Ziele der Positionierung in der Pflege
Oberstes Ziel ist die Dekubitusprophylaxe – also die Vermeidung von Druckgeschwüren bei bettlägerigen Patienten. Daneben fördert die richtige Lagerung die Durchblutung, beugt Kontrakturen vor und steigert den Patientenkomfort.
Unterschiede zur Marketing-Positionierung
Die Pflege-Positionierung hat semantisch nichts mit Marketing zu tun. Beide teilen lediglich den Begriff. Während im Marketing die Wahrnehmung im Kopf des Kunden gestaltet wird, geht es in der Pflege um die physische Anordnung des Körpers im Bett.
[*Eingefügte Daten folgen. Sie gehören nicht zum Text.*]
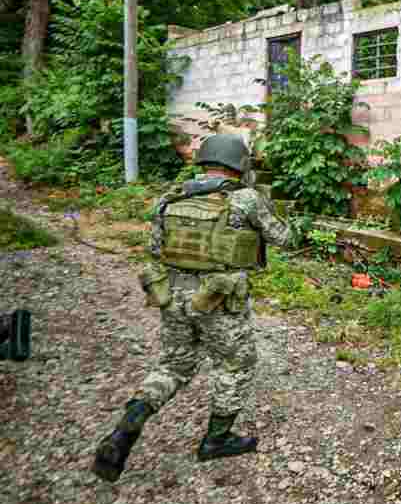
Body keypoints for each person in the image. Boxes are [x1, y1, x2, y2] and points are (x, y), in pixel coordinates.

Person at [92, 134, 296, 483]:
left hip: (172, 297)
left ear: (202, 162)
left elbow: (155, 249)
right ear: (240, 165)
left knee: (174, 365)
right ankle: (216, 440)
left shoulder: (171, 198)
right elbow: (286, 239)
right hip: (219, 300)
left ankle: (126, 428)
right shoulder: (246, 199)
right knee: (235, 364)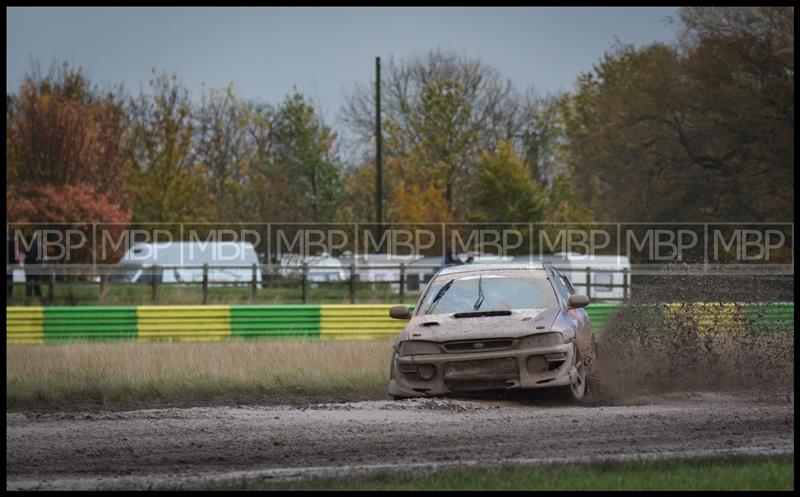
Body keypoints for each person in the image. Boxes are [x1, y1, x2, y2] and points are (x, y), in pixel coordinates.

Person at [25, 236, 43, 300]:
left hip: (31, 267)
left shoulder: (29, 246)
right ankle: (38, 295)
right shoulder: (38, 246)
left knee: (29, 283)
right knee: (36, 282)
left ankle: (29, 296)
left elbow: (27, 257)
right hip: (35, 267)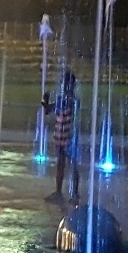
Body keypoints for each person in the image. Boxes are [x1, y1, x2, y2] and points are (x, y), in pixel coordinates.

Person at [43, 69, 79, 203]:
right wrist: (46, 102)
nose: (64, 86)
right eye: (63, 83)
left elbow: (62, 108)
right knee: (60, 164)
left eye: (66, 83)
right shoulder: (62, 99)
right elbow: (49, 111)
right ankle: (58, 192)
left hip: (69, 137)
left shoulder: (73, 100)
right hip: (59, 136)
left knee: (73, 165)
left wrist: (49, 104)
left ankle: (75, 194)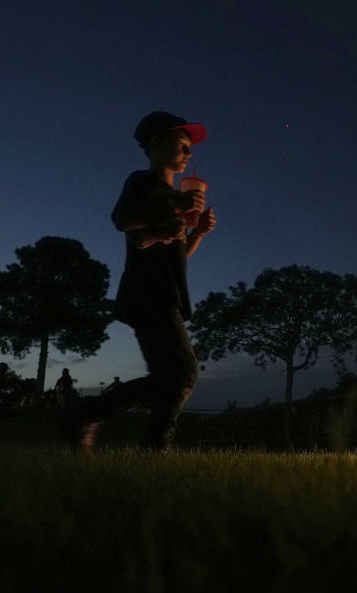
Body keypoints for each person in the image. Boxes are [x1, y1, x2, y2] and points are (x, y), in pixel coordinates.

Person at [59, 111, 217, 452]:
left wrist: (198, 232)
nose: (188, 153)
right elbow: (121, 220)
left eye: (190, 148)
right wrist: (173, 207)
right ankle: (150, 446)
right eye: (182, 144)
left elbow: (176, 253)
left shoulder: (173, 200)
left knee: (170, 377)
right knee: (183, 373)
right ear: (155, 144)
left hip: (165, 291)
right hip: (149, 292)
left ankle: (86, 417)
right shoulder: (143, 182)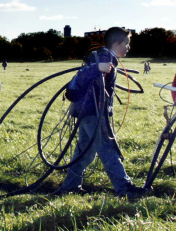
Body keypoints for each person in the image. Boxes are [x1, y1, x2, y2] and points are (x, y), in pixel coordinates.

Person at [56, 27, 145, 198]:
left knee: (85, 152)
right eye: (126, 43)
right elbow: (84, 76)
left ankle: (70, 186)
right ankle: (124, 188)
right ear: (116, 43)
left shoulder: (105, 56)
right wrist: (98, 67)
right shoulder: (104, 57)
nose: (128, 47)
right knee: (107, 149)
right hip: (93, 113)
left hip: (87, 112)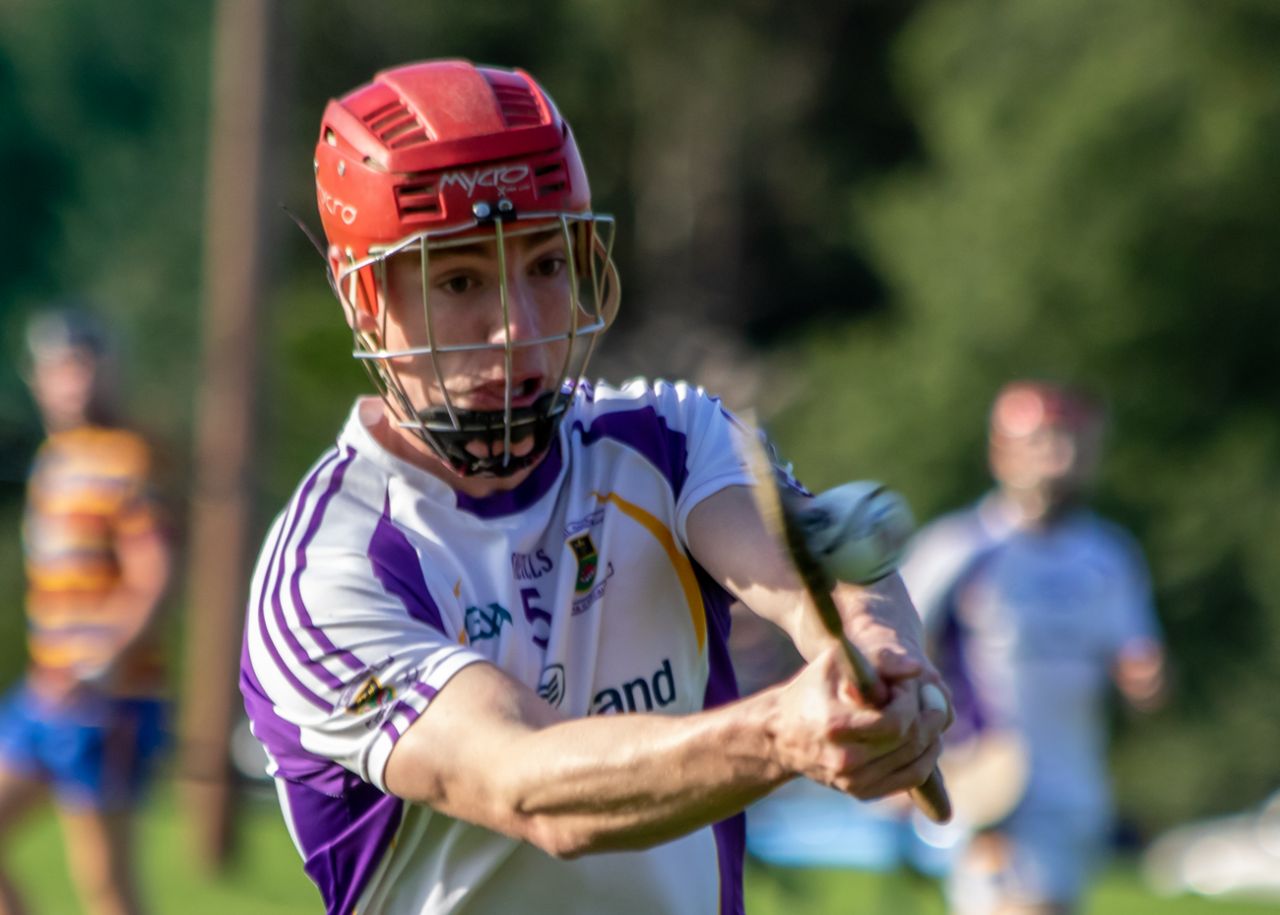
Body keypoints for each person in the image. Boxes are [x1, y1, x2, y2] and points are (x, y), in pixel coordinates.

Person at [240, 59, 950, 915]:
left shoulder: (670, 437)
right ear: (363, 300)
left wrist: (876, 660)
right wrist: (783, 733)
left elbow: (819, 572)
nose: (520, 327)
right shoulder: (330, 570)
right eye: (460, 282)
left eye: (545, 264)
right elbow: (526, 782)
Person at [901, 380, 1166, 915]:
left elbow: (1140, 662)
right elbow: (892, 647)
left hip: (1077, 783)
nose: (1062, 458)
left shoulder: (1109, 555)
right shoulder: (959, 549)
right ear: (1003, 450)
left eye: (1075, 442)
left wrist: (1145, 678)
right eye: (1046, 441)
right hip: (992, 783)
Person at [0, 308, 172, 915]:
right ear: (37, 378)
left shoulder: (127, 458)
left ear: (108, 370)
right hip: (44, 691)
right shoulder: (53, 462)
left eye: (83, 363)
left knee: (106, 888)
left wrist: (102, 660)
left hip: (108, 698)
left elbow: (152, 578)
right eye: (58, 366)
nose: (73, 379)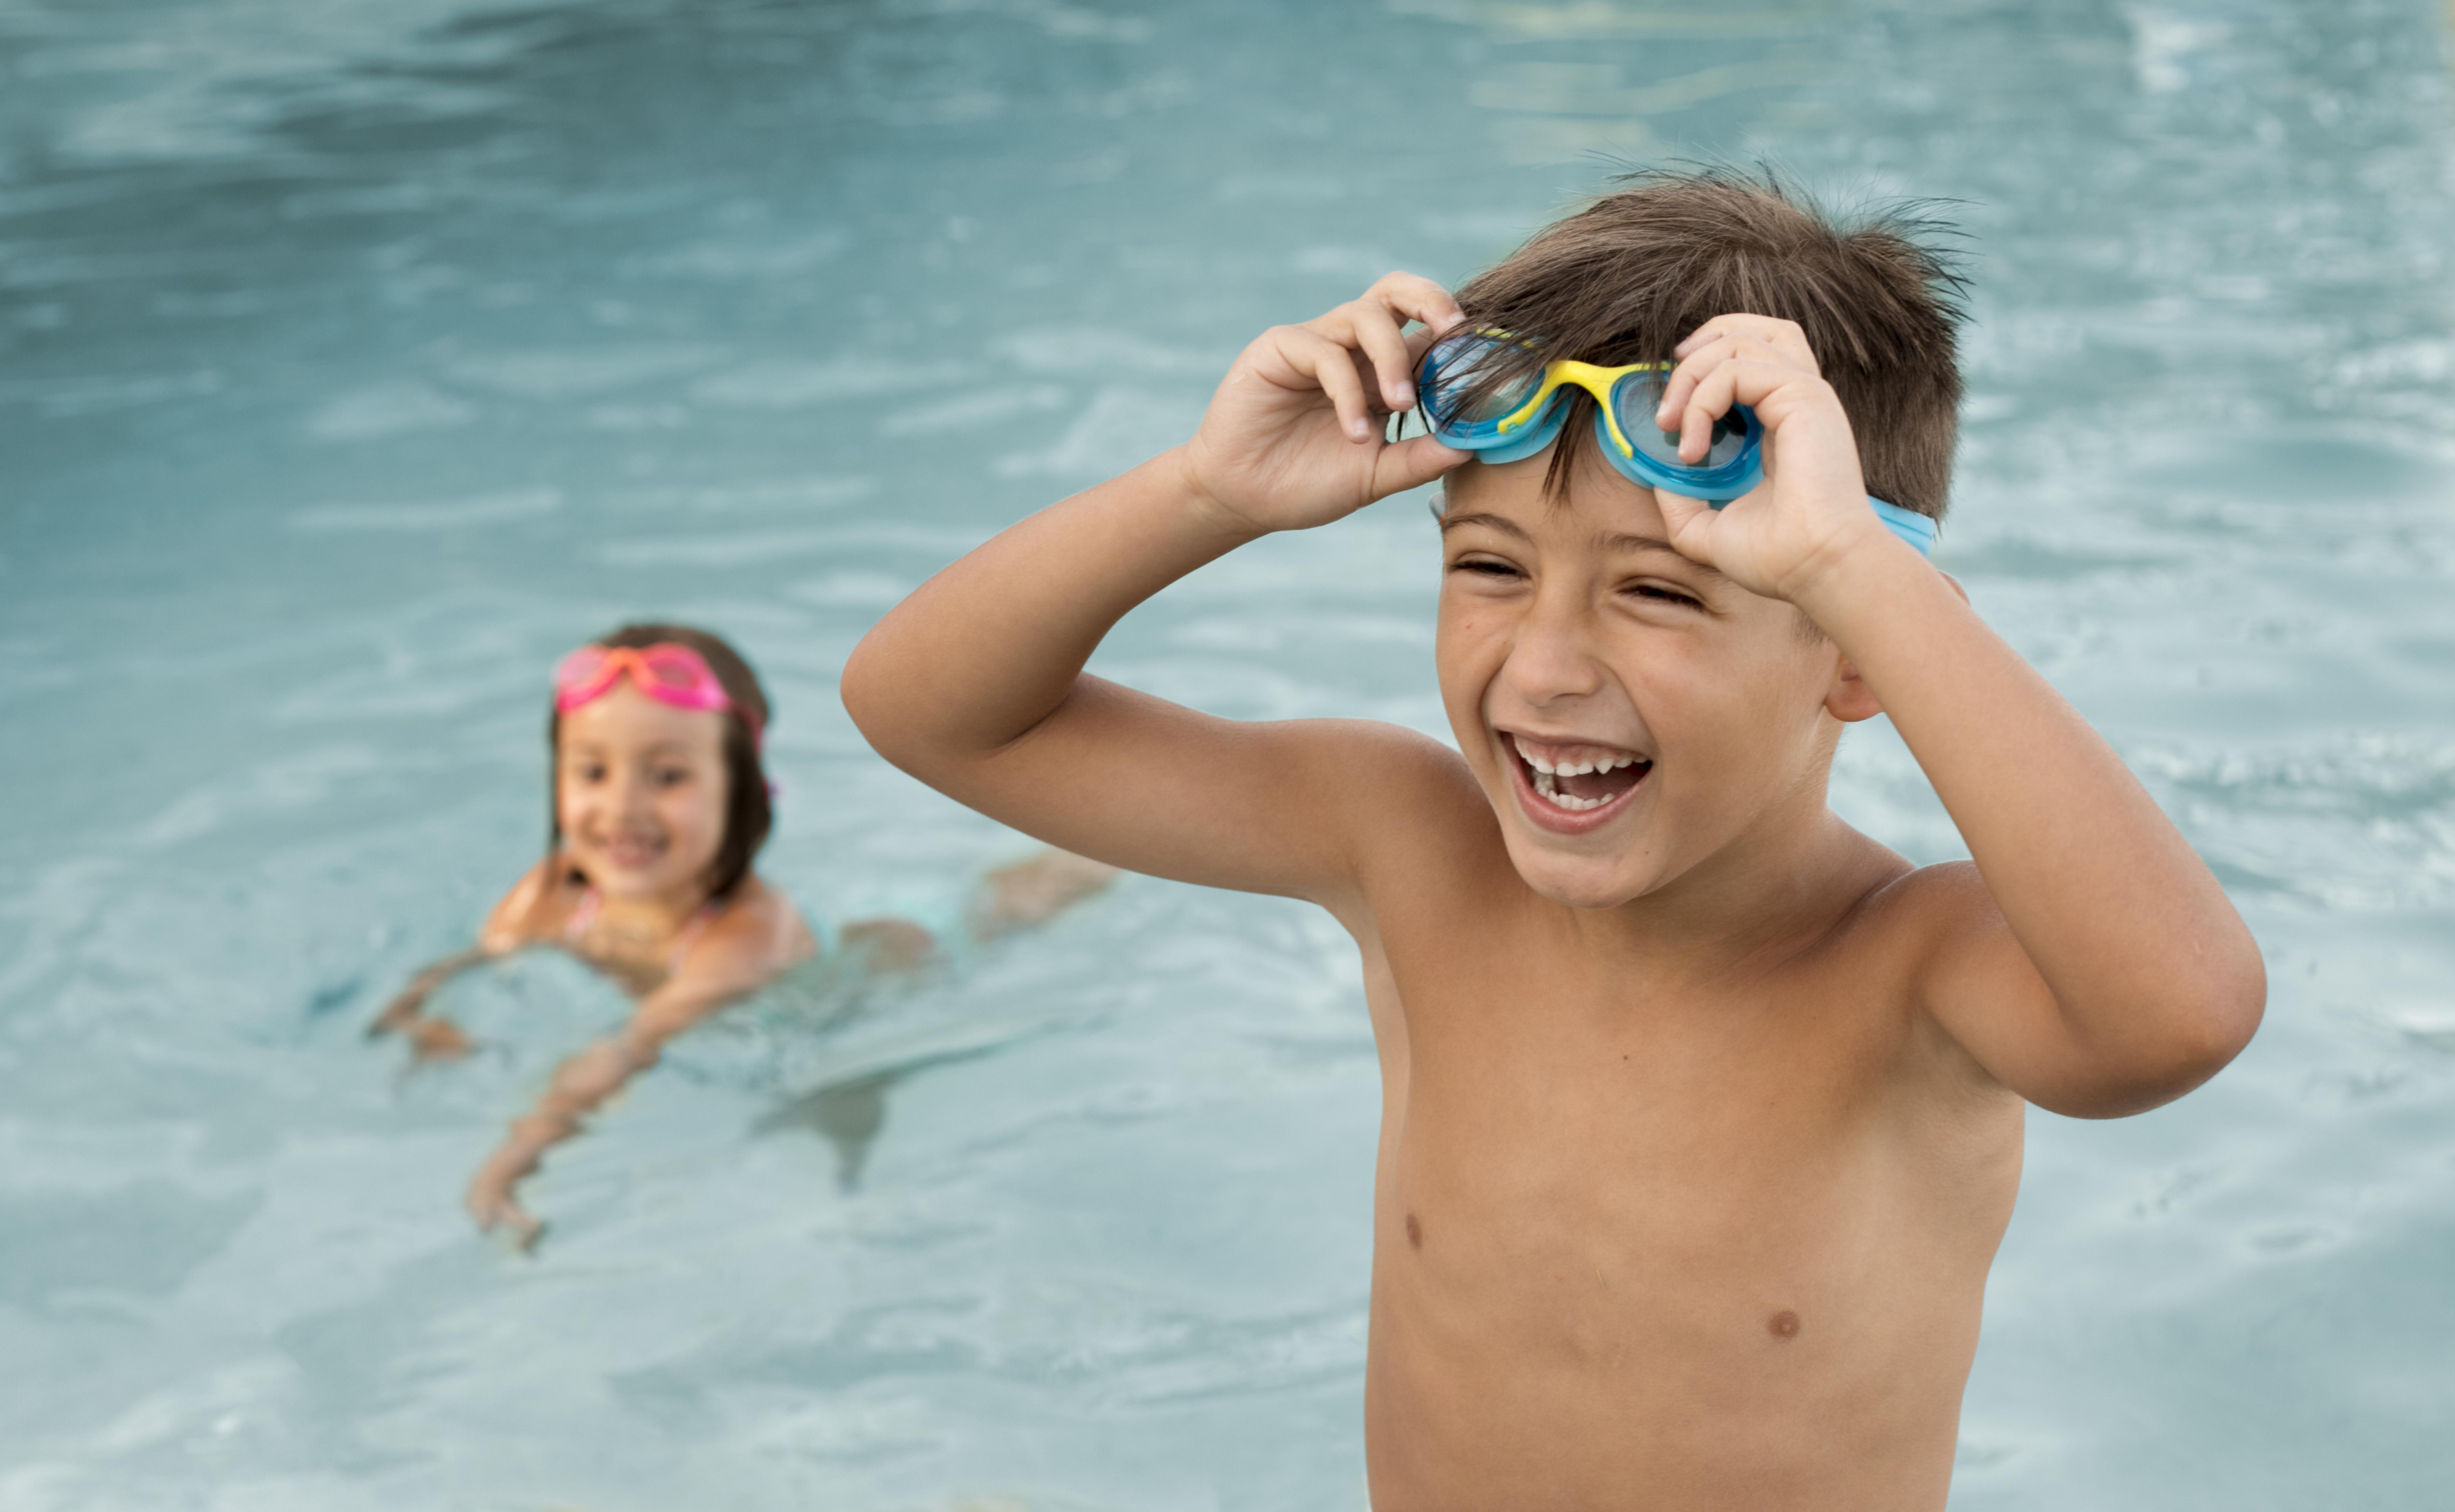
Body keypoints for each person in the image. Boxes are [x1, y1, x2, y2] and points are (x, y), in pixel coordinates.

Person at [841, 168, 2263, 1509]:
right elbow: (933, 713)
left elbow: (2179, 1015)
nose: (1543, 669)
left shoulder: (1910, 974)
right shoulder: (1407, 851)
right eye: (1489, 569)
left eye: (1657, 592)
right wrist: (1204, 494)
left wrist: (1848, 563)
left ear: (1854, 653)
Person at [371, 623, 1113, 1247]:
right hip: (837, 925)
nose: (622, 806)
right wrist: (422, 1018)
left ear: (743, 792)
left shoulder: (742, 938)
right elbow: (470, 959)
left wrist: (514, 1157)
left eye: (666, 776)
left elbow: (630, 1047)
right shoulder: (555, 889)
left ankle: (1112, 836)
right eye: (592, 771)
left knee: (1018, 898)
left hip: (906, 949)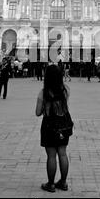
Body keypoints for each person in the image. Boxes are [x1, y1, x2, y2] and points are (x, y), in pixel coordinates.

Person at [35, 64, 73, 192]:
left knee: (51, 156)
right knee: (62, 154)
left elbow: (37, 112)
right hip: (64, 124)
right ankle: (63, 182)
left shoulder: (43, 92)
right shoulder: (65, 89)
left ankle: (50, 184)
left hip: (49, 125)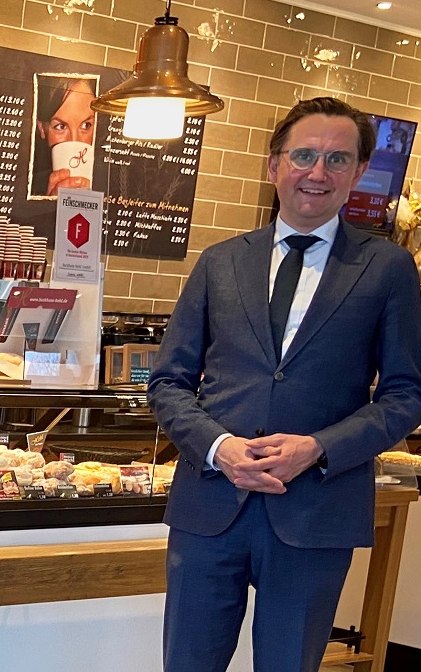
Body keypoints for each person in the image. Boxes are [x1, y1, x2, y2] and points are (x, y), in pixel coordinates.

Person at [148, 97, 421, 672]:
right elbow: (169, 381)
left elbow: (406, 395)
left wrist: (319, 448)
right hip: (210, 506)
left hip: (315, 511)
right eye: (303, 155)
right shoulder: (219, 262)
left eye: (337, 160)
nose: (317, 173)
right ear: (274, 165)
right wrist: (219, 447)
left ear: (358, 172)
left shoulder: (388, 268)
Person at [31, 75, 98, 197]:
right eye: (61, 127)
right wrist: (51, 205)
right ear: (42, 128)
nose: (74, 140)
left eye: (86, 125)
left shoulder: (113, 180)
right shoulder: (27, 185)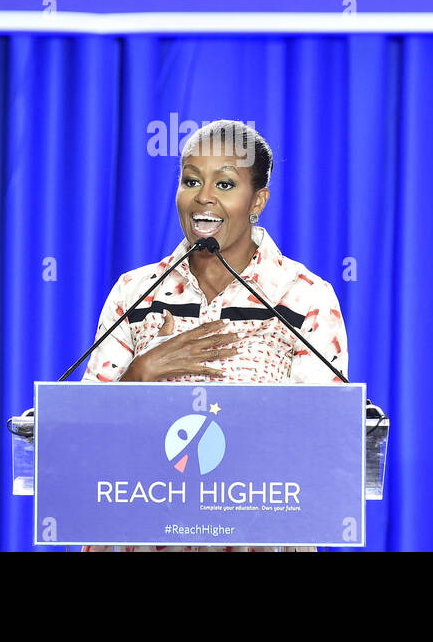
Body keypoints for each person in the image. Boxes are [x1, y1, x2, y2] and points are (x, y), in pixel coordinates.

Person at [81, 120, 348, 551]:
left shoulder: (304, 295)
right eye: (191, 180)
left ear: (257, 200)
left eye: (225, 183)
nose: (203, 196)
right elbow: (83, 440)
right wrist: (139, 374)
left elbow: (318, 446)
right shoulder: (135, 291)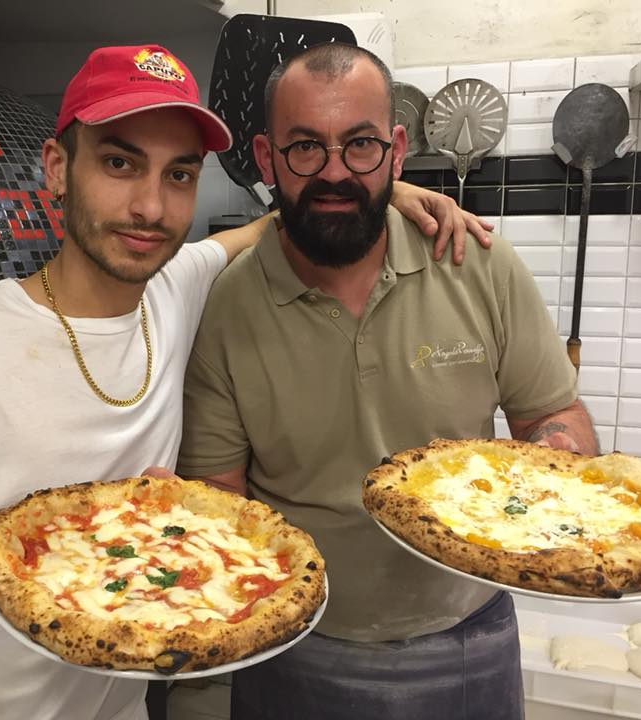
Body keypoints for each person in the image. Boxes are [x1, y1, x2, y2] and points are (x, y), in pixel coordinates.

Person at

Die Gegenüberstellung dieser beiden Welten zeigt, wie wichtig kontextbezogene Kommunikation ist – ein Punkt, den Unternehmen oft unterschätzen.
Häufig gestellte Fragen (FAQ)
Was ist der Unterschied zwischen Positionierung und Markenidentität?
Die Markenidentität beschreibt, wie ein Unternehmen sich selbst sieht und darstellt. Die Positionierung hingegen fokussiert darauf, wie die Marke im Wettbewerb von der Zielgruppe wahrgenommen wird (Adobe Express).
Kann ich Positionierung auch für meine Dienstleistung nutzen?
Ja, Positionierung ist nicht auf Produkte beschränkt. Auch Dienstleistungen profitieren von einer klaren Positionierung, etwa durch Fokussierung auf bestimmte Kundensegmente oder Qualitätsversprechen (Lexware).
Wie lange dauert es, eine Positionierungsstrategie zu entwickeln?
Ein erster Strategieentwurf kann in wenigen Wochen erstellt werden, die konsequente Umsetzung und Verankerung im Unternehmen dauert jedoch mehrere Monate bis zu einem Jahr (callosa).
Welche Fehler sollte man bei der Positionierung vermeiden?
Häufige Fehler sind: zu vage Aussagen, mangelnde Abgrenzung zur Konkurrenz, fehlende Konsistenz über alle Kanäle und das Ignorieren der Zielgruppe (Fette Beute).
Ist Positionierung nur für große Unternehmen relevant?
Nein. Gerade kleine und mittelständische Unternehmen können durch eine klare Positionierung von begrenzten Budgets profitieren, indem sie sich auf eine Nische konzentrieren (Für-Gründer.de).
Wie messe ich den Erfolg meiner Positionierung?
Erfolgskennzahlen sind: gesteigerter Markenbekanntheitsgrad, höhere Kundenbindung, Preissetzungsmacht und die Position im Vergleich zu Wettbewerbern in Umfragen (mfr Software Ratgeber).
Was ist der Unterschied zwischen Positionierung und Repositionierung?
Positionierung ist die erstmalige strategische Platzierung einer Marke. Repositionierung bedeutet die gezielte Neuausrichtung – etwa bei veränderten Marktbedingungen oder neuen Zielgruppen (Neue Werte).
Welche Tools helfen bei der Positionierungsanalyse?
Bewährte Tools sind: Positionierungskreuz (Preis/Qualität), SWOT-Analyse, Wettbewerbsmatrix nach Porter und Kundenbefragungen. Eine Wettbewerbsanalyse im digitalen Marketing liefert wertvolle Daten für die Positionierung. Ergänzend dazu bietet eine strategische Marktforschung fundierte Einblicke in Zielgruppen und Marktchancen.
Die duale Bedeutung von Positionierung – als Marketingstrategie und als Pflegetechnik – ist mehr als eine sprachliche Kuriosität. Sie zwingt jeden, der den Begriff verwendet, zur Präzision. Für Marketingverantwortliche im deutschsprachigen Raum ist die klare Unterscheidung essenziell: Wer im Unternehmen über „Positionierung“ spricht, meint meist Markenpositionierung, aber ein pflegerischer Kontext kann zu Missverständnissen führen. Die Entscheidung, den Begriff konsequent zu definieren und in der internen Kommunikation zu schärfen, ist ein einfacher, aber wirkungsvoller Hebel für bessere Zusammenarbeit und stärkere Markenwahrnehmung.